> What you have to do: Please copy every line below character for character, leaving the pictures out of your answer.

Records taken from a data collection
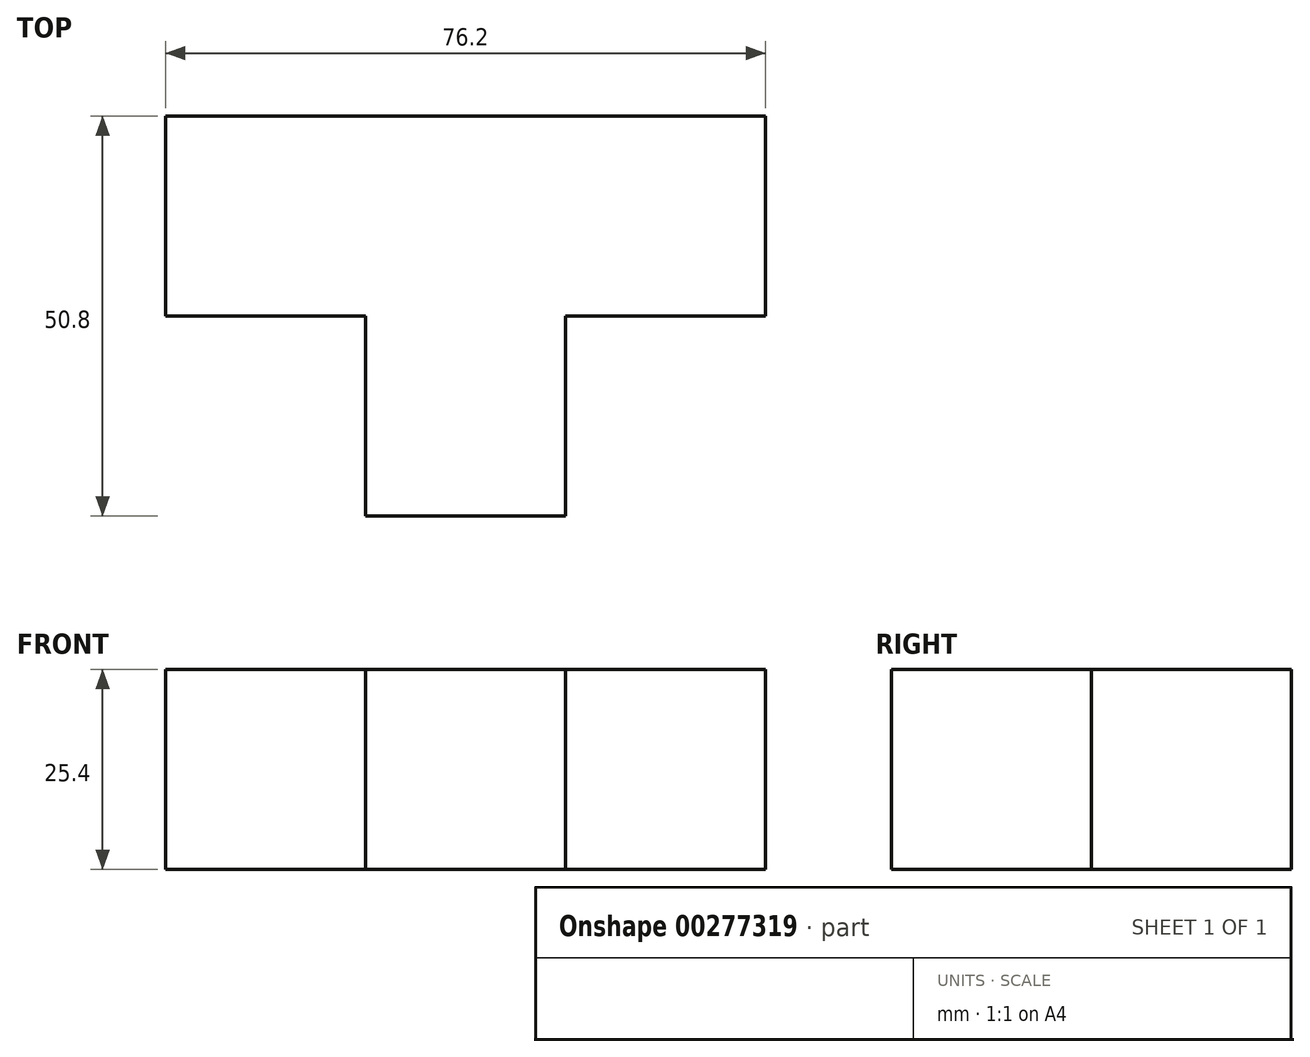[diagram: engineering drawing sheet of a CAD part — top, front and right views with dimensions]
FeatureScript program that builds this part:
annotation { "Feature Type Name" : "Feature", "Feature Type Description" : "" }
export const myFeature = defineFeature(function(context is Context, id is Id, definition is map)
    precondition{}
    {
        {
            var Q0;
            Q0=qCreatedBy(makeId("Front.planeOp"),FACE);
            var sketch = newSketch(context, id + "F0", { "sketchPlane" : qUnion([Q0])});
            skLineSegment(sketch, "E0", {"start": v(-48.5, -21.96) * mm, "end": v(-23.1, -21.96) * mm});
            skLineSegment(sketch, "E1", {"start": v(-23.1, -21.96) * mm, "end": v(2.3, -21.96) * mm});
            skLineSegment(sketch, "E2", {"start": v(2.3, -21.96) * mm, "end": v(27.7, -21.96) * mm});
            skLineSegment(sketch, "E3", {"start": v(27.7, -21.96) * mm, "end": v(27.7, 3.44) * mm});
            skLineSegment(sketch, "E4", {"start": v(27.7, 3.44) * mm, "end": v(2.3, 3.44) * mm});
            skLineSegment(sketch, "E5", {"start": v(2.3, 3.44) * mm, "end": v(-23.1, 3.44) * mm});
            skLineSegment(sketch, "E6", {"start": v(-23.1, 3.44) * mm, "end": v(-48.5, 3.44) * mm});
            skLineSegment(sketch, "E7", {"start": v(-48.5, 3.44) * mm, "end": v(-48.5, -21.96) * mm});
            skLineSegment(sketch, "E8", {"start": v(-23.1, -21.96) * mm, "end": v(-23.1, 3.44) * mm});
            skLineSegment(sketch, "E9", {"start": v(2.3, 3.44) * mm, "end": v(2.3, -21.96) * mm});
            skSolve(sketch);
        }
        {
            var Q0;
            Q0=makeQuery(id+"F0.imprint","IMPRINT",FACE,{"disambiguationData":[TD([[makeQuery(id+"F0.imprint","IMPRINT",EDGE,{"derivedFrom":sQuery(id+"F0.wireOp",EDGE,"E1")}),1.0]])]});
            extrude(context, id + "F1", {"entities" : qUnion([Q0]), "depth" : 50.8 * mm});
        }
        {
            var Q0;
            Q0=makeQuery(id+"F0.imprint","IMPRINT",FACE,{"disambiguationData":[TD([[makeQuery(id+"F0.imprint","IMPRINT",EDGE,{"derivedFrom":sQuery(id+"F0.wireOp",EDGE,"E0")}),1.0]])]});
            var Q1;
            Q1=makeQuery(id+"F0.imprint","IMPRINT",FACE,{"disambiguationData":[TD([[makeQuery(id+"F0.imprint","IMPRINT",EDGE,{"derivedFrom":sQuery(id+"F0.wireOp",EDGE,"E2")}),1.0]])]});
            extrude(context, id + "F2", {"entities" : qUnion([Q0, Q1]), "operationType" : NewBodyOperationType.ADD, "depth" : 25.4 * mm});
        }
    });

> Solution for this problem:
[diagram: engineering drawing sheet of a CAD part — top, front and right views with dimensions]
FeatureScript program that builds this part:
annotation { "Feature Type Name" : "Feature", "Feature Type Description" : "" }
export const myFeature = defineFeature(function(context is Context, id is Id, definition is map)
    precondition{}
    {
        {
            var Q0;
            Q0=qCreatedBy(makeId("Front.planeOp"),FACE);
            var sketch = newSketch(context, id + "F0", { "sketchPlane" : qUnion([Q0])});
            skLineSegment(sketch, "E0", {"start": v(-48.5, -21.96) * mm, "end": v(-23.1, -21.96) * mm});
            skLineSegment(sketch, "E1", {"start": v(-23.1, -21.96) * mm, "end": v(2.3, -21.96) * mm});
            skLineSegment(sketch, "E2", {"start": v(2.3, -21.96) * mm, "end": v(27.7, -21.96) * mm});
            skLineSegment(sketch, "E3", {"start": v(27.7, -21.96) * mm, "end": v(27.7, 3.44) * mm});
            skLineSegment(sketch, "E4", {"start": v(27.7, 3.44) * mm, "end": v(2.3, 3.44) * mm});
            skLineSegment(sketch, "E5", {"start": v(2.3, 3.44) * mm, "end": v(-23.1, 3.44) * mm});
            skLineSegment(sketch, "E6", {"start": v(-23.1, 3.44) * mm, "end": v(-48.5, 3.44) * mm});
            skLineSegment(sketch, "E7", {"start": v(-48.5, 3.44) * mm, "end": v(-48.5, -21.96) * mm});
            skLineSegment(sketch, "E8", {"start": v(-23.1, -21.96) * mm, "end": v(-23.1, 3.44) * mm});
            skLineSegment(sketch, "E9", {"start": v(2.3, 3.44) * mm, "end": v(2.3, -21.96) * mm});
            skSolve(sketch);
        }
        {
            var Q0;
            Q0=makeQuery(id+"F0.imprint","IMPRINT",FACE,{"disambiguationData":[TD([[makeQuery(id+"F0.imprint","IMPRINT",EDGE,{"derivedFrom":sQuery(id+"F0.wireOp",EDGE,"E1")}),1.0]])]});
            extrude(context, id + "F1", {"entities" : qUnion([Q0]), "depth" : 50.8 * mm});
        }
        {
            var Q0;
            Q0=makeQuery(id+"F0.imprint","IMPRINT",FACE,{"disambiguationData":[TD([[makeQuery(id+"F0.imprint","IMPRINT",EDGE,{"derivedFrom":sQuery(id+"F0.wireOp",EDGE,"E0")}),1.0]])]});
            var Q1;
            Q1=makeQuery(id+"F0.imprint","IMPRINT",FACE,{"disambiguationData":[TD([[makeQuery(id+"F0.imprint","IMPRINT",EDGE,{"derivedFrom":sQuery(id+"F0.wireOp",EDGE,"E2")}),1.0]])]});
            extrude(context, id + "F2", {"entities" : qUnion([Q0, Q1]), "operationType" : NewBodyOperationType.ADD, "depth" : 25.4 * mm});
        }
    });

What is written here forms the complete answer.